Editor’s Note: What’s New in My Kitchen Wednesdays, is a weekly post where we weave a personal story with a review of a beloved or new “item” in our kitchen, in our glass or on our plate. Alexis was inspired by the sight of rice paper spring roll wrappers in the grocery store. -Christina
There is a small Vietnamese restaurant in New York City’ Chinatown that is discreetly hidden in the curve of a small side street and with very little signage alerting outsiders of its presence. Inside, breaking through the odors of cleaning solution and raw meats is the delicious smell of Vietnamese soups and sauces. The prices are low, but the experience is exotic. When I used to frequent this restaurant, my favorite dish was the summer rolls, which were served with fresh leaves of lettuce, basil and mint and after you wrapped these garnishes around the roll you dipped the whole thing in a slightly spicey, peanut-ty sauce.
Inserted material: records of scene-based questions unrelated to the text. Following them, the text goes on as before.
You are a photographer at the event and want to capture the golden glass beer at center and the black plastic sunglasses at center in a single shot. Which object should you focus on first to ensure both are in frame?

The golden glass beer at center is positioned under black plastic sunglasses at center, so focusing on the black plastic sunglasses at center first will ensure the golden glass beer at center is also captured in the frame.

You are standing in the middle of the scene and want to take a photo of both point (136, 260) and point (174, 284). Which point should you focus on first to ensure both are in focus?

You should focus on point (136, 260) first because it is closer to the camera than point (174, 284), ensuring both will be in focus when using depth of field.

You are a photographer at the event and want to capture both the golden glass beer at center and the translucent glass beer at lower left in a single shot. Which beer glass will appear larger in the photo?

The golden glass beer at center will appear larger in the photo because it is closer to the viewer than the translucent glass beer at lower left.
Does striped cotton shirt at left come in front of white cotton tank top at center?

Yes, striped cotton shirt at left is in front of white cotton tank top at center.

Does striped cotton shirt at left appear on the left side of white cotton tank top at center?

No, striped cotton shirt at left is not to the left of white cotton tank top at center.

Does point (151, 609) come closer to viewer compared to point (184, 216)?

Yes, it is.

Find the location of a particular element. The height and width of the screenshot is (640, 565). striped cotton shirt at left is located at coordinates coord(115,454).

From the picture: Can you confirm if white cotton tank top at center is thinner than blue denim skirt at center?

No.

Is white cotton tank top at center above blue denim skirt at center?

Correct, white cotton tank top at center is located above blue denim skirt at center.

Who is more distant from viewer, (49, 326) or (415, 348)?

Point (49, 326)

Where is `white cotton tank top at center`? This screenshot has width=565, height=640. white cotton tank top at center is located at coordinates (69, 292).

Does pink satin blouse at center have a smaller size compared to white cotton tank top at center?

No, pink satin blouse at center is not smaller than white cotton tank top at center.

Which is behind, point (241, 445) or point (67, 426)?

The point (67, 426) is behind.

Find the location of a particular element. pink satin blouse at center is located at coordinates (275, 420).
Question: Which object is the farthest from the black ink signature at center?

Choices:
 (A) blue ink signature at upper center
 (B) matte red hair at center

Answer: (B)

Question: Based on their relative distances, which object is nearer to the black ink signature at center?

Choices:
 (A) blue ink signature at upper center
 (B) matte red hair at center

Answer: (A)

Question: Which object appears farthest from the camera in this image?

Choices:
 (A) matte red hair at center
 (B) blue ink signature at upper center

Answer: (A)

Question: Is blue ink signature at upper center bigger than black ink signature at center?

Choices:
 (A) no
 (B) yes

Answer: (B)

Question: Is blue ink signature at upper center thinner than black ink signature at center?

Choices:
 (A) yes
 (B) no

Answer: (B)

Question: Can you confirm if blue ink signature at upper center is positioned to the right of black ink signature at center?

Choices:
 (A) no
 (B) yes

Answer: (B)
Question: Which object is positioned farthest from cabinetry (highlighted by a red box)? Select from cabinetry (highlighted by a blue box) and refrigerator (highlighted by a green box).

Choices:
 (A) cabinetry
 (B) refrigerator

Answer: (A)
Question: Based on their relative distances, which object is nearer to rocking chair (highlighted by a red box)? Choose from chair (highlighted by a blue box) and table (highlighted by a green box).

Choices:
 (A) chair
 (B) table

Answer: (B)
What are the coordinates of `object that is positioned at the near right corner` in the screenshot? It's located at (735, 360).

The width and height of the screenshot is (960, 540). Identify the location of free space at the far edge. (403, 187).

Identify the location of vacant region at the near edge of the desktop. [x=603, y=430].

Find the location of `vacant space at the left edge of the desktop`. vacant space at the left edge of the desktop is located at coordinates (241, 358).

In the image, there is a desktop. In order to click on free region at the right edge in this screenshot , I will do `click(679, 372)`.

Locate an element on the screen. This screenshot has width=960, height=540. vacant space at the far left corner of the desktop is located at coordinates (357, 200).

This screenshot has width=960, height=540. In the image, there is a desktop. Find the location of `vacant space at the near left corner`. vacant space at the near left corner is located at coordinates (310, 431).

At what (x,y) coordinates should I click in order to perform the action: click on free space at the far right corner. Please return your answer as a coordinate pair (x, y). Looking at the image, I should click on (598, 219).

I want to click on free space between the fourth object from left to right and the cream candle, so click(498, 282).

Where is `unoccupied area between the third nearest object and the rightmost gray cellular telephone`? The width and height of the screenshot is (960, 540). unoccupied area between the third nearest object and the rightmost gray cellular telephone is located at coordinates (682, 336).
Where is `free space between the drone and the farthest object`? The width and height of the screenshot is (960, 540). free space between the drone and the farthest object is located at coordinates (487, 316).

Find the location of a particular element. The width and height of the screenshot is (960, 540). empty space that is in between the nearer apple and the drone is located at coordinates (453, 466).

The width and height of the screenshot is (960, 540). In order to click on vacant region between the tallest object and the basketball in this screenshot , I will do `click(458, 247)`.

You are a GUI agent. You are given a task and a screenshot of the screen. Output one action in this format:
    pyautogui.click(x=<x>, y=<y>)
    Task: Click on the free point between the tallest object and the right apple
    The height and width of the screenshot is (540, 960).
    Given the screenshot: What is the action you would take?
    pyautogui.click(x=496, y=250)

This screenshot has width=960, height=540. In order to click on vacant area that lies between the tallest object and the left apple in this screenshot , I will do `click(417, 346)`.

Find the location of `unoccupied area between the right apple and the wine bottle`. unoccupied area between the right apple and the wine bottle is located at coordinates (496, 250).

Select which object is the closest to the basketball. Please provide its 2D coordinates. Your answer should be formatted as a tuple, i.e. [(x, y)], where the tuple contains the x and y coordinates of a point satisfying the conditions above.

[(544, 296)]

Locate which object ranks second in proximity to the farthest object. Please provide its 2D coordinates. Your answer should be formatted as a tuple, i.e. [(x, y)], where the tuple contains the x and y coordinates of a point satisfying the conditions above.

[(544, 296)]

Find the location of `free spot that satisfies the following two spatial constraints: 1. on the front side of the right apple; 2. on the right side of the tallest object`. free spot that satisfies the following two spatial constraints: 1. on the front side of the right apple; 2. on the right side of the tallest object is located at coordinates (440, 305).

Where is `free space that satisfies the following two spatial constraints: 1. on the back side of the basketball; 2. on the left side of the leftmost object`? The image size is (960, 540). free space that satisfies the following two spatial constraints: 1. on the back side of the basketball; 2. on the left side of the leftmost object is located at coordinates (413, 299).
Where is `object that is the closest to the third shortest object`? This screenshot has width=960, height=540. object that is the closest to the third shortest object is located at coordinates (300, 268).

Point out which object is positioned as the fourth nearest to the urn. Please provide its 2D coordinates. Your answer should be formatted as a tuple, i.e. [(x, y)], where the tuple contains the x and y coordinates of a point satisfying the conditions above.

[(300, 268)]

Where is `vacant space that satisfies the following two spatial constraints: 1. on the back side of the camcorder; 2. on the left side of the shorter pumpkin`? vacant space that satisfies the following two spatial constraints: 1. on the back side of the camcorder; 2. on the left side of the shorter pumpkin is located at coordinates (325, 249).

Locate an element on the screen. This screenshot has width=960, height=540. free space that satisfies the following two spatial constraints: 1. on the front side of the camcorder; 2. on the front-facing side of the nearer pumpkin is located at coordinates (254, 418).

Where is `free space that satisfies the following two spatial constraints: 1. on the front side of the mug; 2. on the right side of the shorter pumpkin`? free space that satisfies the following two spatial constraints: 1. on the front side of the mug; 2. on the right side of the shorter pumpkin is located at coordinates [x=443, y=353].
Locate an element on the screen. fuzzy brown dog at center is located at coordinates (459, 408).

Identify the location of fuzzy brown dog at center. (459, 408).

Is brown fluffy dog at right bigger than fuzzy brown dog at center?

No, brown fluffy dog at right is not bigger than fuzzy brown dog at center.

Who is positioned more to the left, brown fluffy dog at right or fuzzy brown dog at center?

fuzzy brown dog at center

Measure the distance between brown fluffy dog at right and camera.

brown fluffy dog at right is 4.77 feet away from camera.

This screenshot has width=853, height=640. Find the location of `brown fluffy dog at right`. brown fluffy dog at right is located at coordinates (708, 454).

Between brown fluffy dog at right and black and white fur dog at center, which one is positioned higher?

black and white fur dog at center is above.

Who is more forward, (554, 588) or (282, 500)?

I haven’t been there in years, but I think of this dish often and decided it was time for me to try making my own version of summer rolls.
What’s new in my kitchen this month is rice paper spring roll wrappers.
Summer rolls are fun to eat, but they are also fun to make. Their translucent skin provides an intriguing glimpse at its fillings and the final product is nice to look at. I think what makes them summer rolls, rather than spring rolls, is that they are not cooked and served cold. A few weeks ago I saw summer roll wrappers in the grocery store (turns out you can buy them almost anywhere) and I was inspired. They sat in my pantry until this weekend when I decided to begin the experiment. The ingredients I chose are listed below, but there are a ton of online recipes (as well as videos, which could be helpful if you’re struggling with rolling).
- grated carrots
- chopped scallions
- spaghetti (cooked and cut in to 1-2 inch lengths)
- leftover roasted chicken cut in to small pieces
- thinly-shaved cabbage (I used my mandolin!)
I laid the ingredients out in front of me, with a bowl of warm water and a towel. I submerged the rice paper in to the water for about a half minute until it was softened and then laid it out on the towel. I placed the ingredients (in the order they are listed above) in the middle of the rice paper and then wrapped the paper around it like you would a burrito. Make sure to tuck it in tight as you roll, since these are better if the rice paper isn’t all floppy. I made a dipping sauce from the ingredients shown in the photo below.
I didn’t have large leaf lettuce, basil or mint to serve my summer rolls with, but the dipping sauce was fun and the overall flavor experience was very tasty!